Patchwork drug plans flout the foundations of medicare

TheGlobeandMail.com – Opinion
May 01, 2017.   ANDRÉ PICARD

Ontario will soon have kiddie pharmacare – publicly funded drug coverage for everyone under the age of 25. It’s an interesting political gambit by a beleaguered Liberal government gearing up for a provincial election in June, 2018, but doesn’t bring us much closer to universal pharmacare.

Extending drug coverage to this demographic group should, however, prompt some serious discussion – in Ontario and elsewhere – about coverage of prescription medications. Under Canada’s 1950s-style medicare program, hospital and physician services are 100-per-cent publicly funded.
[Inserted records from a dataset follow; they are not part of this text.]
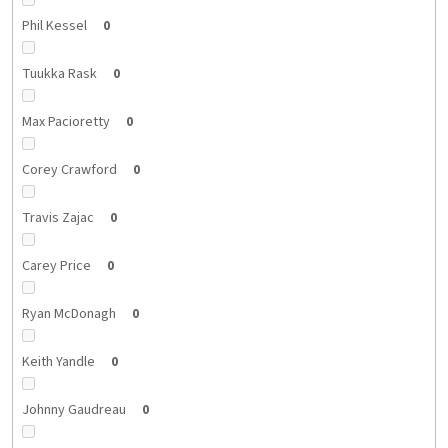
Phil Kessel
0
Tuukka Rask
0
Max Pacioretty
0
Corey Crawford
0
Travis Zajac
0
Carey Price
0
Ryan McDonagh
0
Keith Yandle
0
Johnny Gaudreau
0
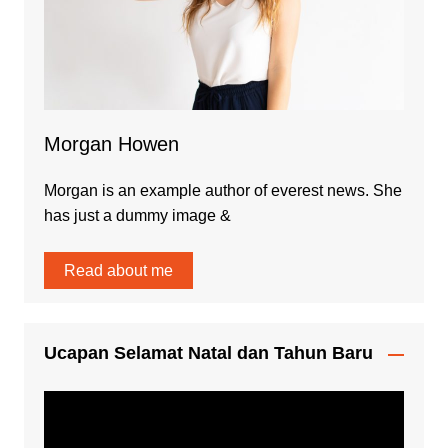
Morgan Howen
Morgan is an example author of everest news. She
has just a dummy image &
Read about me
Ucapan Selamat Natal dan Tahun Baru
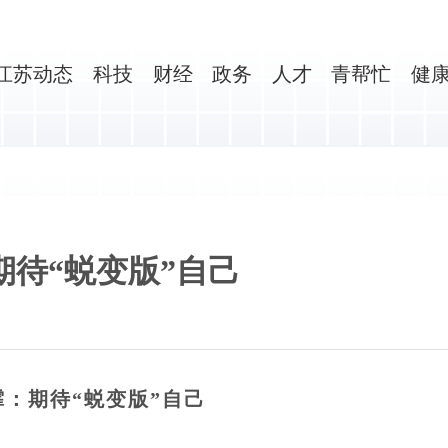
江苏动态
科技
财经
政务
人才
青帮忙
健
期待“蜕变版”自己
：期待“蜕变版”自己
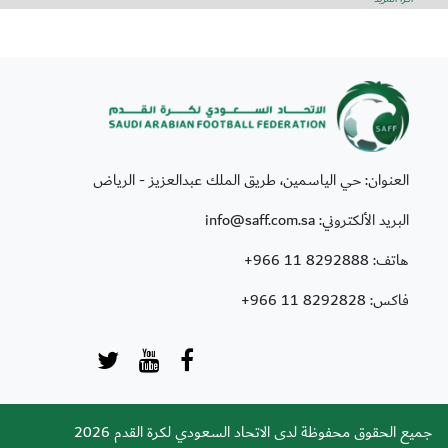
العنوان: حي الياسمين، طريق الملك عبدالعزيز - الرياض
البريد الألكتروني: info@saff.com.sa
هاتف:
+966 11 8292888
فاكس:
+966 11 8292828
جميع الحقوق محفوظة لدى الاتحاد السعودي لكرة القدم 2026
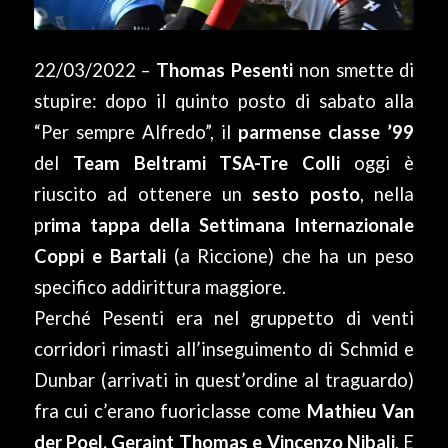
22/03/2022 –
Thomas Pesenti
non smette di
stupire: dopo il quinto posto di sabato alla
“Per sempre Alfredo”, il
parmense classe ’99
del
Team Beltrami TSA-Tre Colli
oggi è
riuscito ad ottenere un
sesto posto
, nella
p
rima tappa della Settimana Internazionale
Coppi e Bartali
(a Riccione) che ha un peso
specifico addirittura maggiore.
Perché Pesenti era nel gruppetto di venti
corridori rimasti all’inseguimento di Schmid e
Dunbar (arrivati in quest’ordine al traguardo)
fra cui c’erano fuoriclasse come
Mathieu Van
der Poel, Geraint Thomas e Vincenzo Nibali
. E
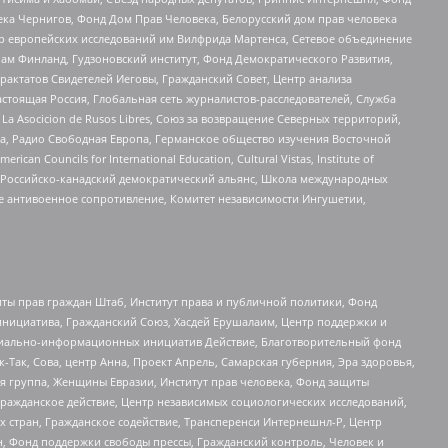
ека Чернигов, Фонд Дом Прав Человека, Белорусский дом прав человека
нтр европейских исследований им Вилфрида Мартенса, Сетевое объединение
Чам Финланд, Гудзоновский институт, Фонд Демократического Развития,
актатов Свидетелей Иеговы, Гражданский Совет, Центр анализа
астоящая Россия, Глобальная сеть журналистов-расследователей, Служба
a Asocicion de Rusos Libres, Союз за возвращение Северных территорий,
еста, Радио Свободная Европа, Германское общество изучения Восточной
ouncils for International Education, Cultural Vistas, Institute of
, Российско-канадский демократический альянс, Школа международных
е антивоенное сопротивление, Комитет независимости Ингушетии,
ты прав граждан Штаб, Институт права и публичной политики, Фонд
инициатива, Гражданский Союз, Хасдей Ерушалаим, Центр поддержки и
социально-информационных инициатив Действие, Благотворительный фонд
Так, Сова, центр Анна, Проект Апрель, Самарская губерния, Эра здоровья,
я группа, Женщины Евразии, Институт прав человека, Фонд защиты
Гражданское действие, Центр независимых социологических исследований,
стран, Гражданское содействие, Трансперенси Интернешнл-Р, Центр
н, Фонд поддержки свободы прессы, Гражданский контроль, Человек и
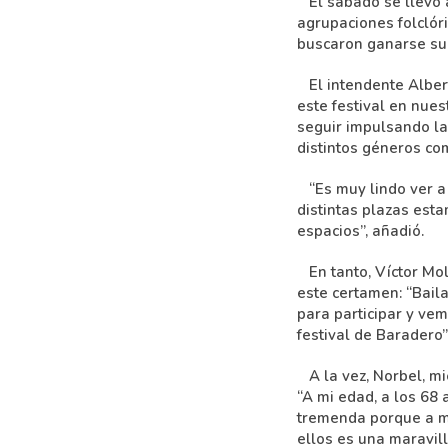
El sábado se llevó a 
agrupaciones folclór
buscaron ganarse su 
El intendente Alberto
este festival en nues
seguir impulsando la
distintos géneros com
“Es muy lindo ver a l
distintas plazas est
espacios”, añadió.
En tanto, Víctor Moli
este certamen: “Baila
para participar y ve
festival de Baradero”
A la vez, Norbel, mie
“A mi edad, a los 68
tremenda porque a mi
ellos es una maravil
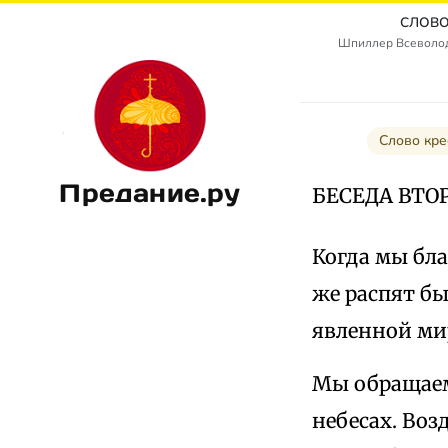
СЛОВО
Шпиллер Всеволод
Слово кре
Предание.ру
БЕСЕДА ВТО
Когда мы бла
же распят бы
явленной мир
Мы обращаем
небесах. Воз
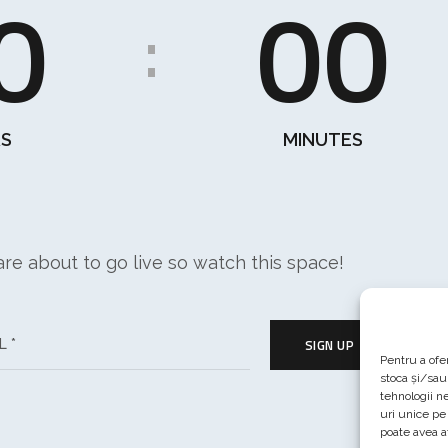
0
00
:
S
MINUTES
re about to go live so watch this space!
SIGN UP
Pentru a ofe
stoca și/sau
tehnologii n
uri unice pe
poate avea a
The way everything else is funded – prescription drugs, psychological services, home care, long-term care, rehabilitation, dental care etc. – is all over the map. For example, almost 50 per cent of drug costs are funded through public treasuries, while it’s only about 5 per cent for dental services.

Prescription-drug coverage, in particular, is a dog’s breakfast. Only one province, Quebec, has universal prescription-drug coverage. It essentially makes drug coverage mandatory – meaning it is paid by employers, you can purchase coverage from the state-run plan or have it subsidized if you are low-income. But that program, introduced in 1997, has seen premiums soar in recent years, to the point where it is unaffordable for many.

All the other provinces and territories cover drugs for seniors and people on social assistance, but these programs have restrictions such as co-payments and deductibles that vary based on income. There is also a bevy of special programs for patients with rare disorders. And there are head-scratching rules: For example, in Nova Scotia, cancer drugs are covered if they are administered in hospital, but not if they are taken at home.

Ontario has seven (soon to be eight) distinct public drug plans. The flagship is the Ontario Drug Benefit Program, which covers more than 4,300 drugs for four million seniors and social-assistance recipients at a cost of more than $4-billion annually. There is also the Trillium Drug Program, which offers subsidies to people with high drug costs – meaning more than 3 per cent to 4 per cent of their after-tax income. Then there is the New Drug Funding Program, which pays for intravenous cancer drugs administered in hospitals; the Special Drugs Program, which covers medication for people with rare conditions like cystic fibrosis; the Inherited Metabolic Diseases Program, which pays for special foods and supplements; the respiratory syncytial virus (RSV) prophylaxis program, which pays for drugs to prevent RSV in high-risk children, most of whom are in remote First Nations communities; and the Visudyne Program, which pays for drugs that treat macular degeneration. There are also separate, federal programs for status Indians, refugees and prisoners.

Despite the number of state-funded programs, almost half of Canadians rely on private insurance for coverage, most of which is employer-based. No one really knows precisely how many people have no drug coverage, though it is estimated that roughly six million Canadians are uninsured or underinsured. In Ontario alone, one in four people between the ages of 25 and 64 do not have drug insurance, according to Health Quality Ontario.

They are left to pay for drugs out-of-pocket, or do without. They show up in the emergency room because they can’t afford a puffer for their child with asthma, or try to make a one-month supply of blood pressure medication last two months.

With many people now self-employed or working part-time or in precarious jobs with no benefits, the number of people struggling to pay their drug bills continues to grow. So the real question Ontario’s kiddie pharmacare plan raises is: If universal, first-dollar coverage is appropriate for those under 25, why isn’t it appropriate for everyone? Why do we have means tests, user fees and co-payments for seniors when they purchase prescriptions, but not when they go to the hospital or to the doctor?

What sense does it make to have public drug programs for those under 25 and over 65, but not for those between the ages of 25 and 64? Why do you get stiffed with big drug bills of you happen to have a condition that doesn’t have its own special program, like diabetes?

The underlying principle of universal medicare is that no one should be denied essential health care because of an inability to pay. Given the way we fund drugs in this country, we are flagrantly violating that principle every day. If we believe in equity, why do we continue to cover drugs in a way that is inherently inequitable? Pharmacare is essentially the unfinished business of medicare and extending it only to young people reminds us just how much remains to be done.